On Friday, the US National Association of Realtor (NAR) had issued a statement saying that the US existing home sales had faltered for the third straight month in a row in April, as an inevitable lag in supplies appears to have predicated a strong groundwork to drive property prices to a record high amid a multi-year low long term mortgage rates on an average.

In point of fact, latest decline in US existing home sales, which bode well for sales of single-family new houses, came forth as a number of pandemic-wary Americans sought shelters in the suburbs and countryside during the peak of pandemic last year in a bid to avoid the densely populated US cities.

US house prices race to record; mortgage rates dip

Alongside this, according to US National Association of Realtor’s data released late earlier on Friday, existing home sales were slumped as much as 2.7 per cent to a seasonally adjusted 5.85 million units last month on an annualized basis, while existing home sales had witnessed steeper downturns in the Northeast, West and Southern part of the United States.

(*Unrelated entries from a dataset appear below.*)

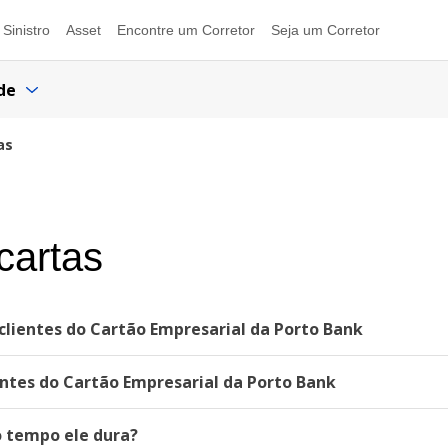
Sinistro
Asset
Encontre um Corretor
Seja um Corretor
de
as
cartas
lientes do Cartão Empresarial da Porto Bank
ntes do Cartão Empresarial da Porto Bank
o tempo ele dura?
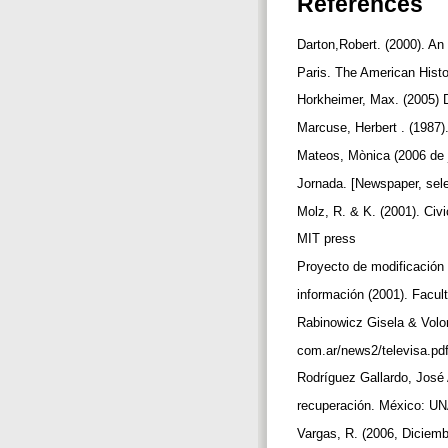
References
Darton,Robert. (2000). An
Paris. The American Hist
Horkheimer, Max. (2005) Di
Marcuse, Herbert . (1987)
Mateos, Mònica (2006 de j
Jornada. [Newspaper, sele
Molz, R. & K. (2001). Civ
MIT press
Proyecto de modificación d
información (2001). Facul
Rabinowicz Gisela & Volo
com.ar/news2/televisa.pd
Rodríguez Gallardo, José 
recuperación. México: 
Vargas, R. (2006, Diciem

However, on a year-on-year basis, US existing home sales soared 33.9 per cent in April amid multi-year low long-term mortgage rates. Nevertheless, over the narratives of a steep supply shortage on US housing market, the median existing house prices spiked 19.1 per cent to an all-time high of $341.600 in April on a year-on-year basis, said the National Association of Realtors.

According to US mortgage buyer Freddie Mac, the 30-year fixed rate home loans were at 3.150 per cent this week, down from a 3.30 per cent in April, while 20-year fixed mortgage loans fell to 3.070 per cent from a 3.220 per cent clocked in April.

15-year fixed rate home loans were hovering at 2.430 per cent, down from a 2.630 per cent a month earlier.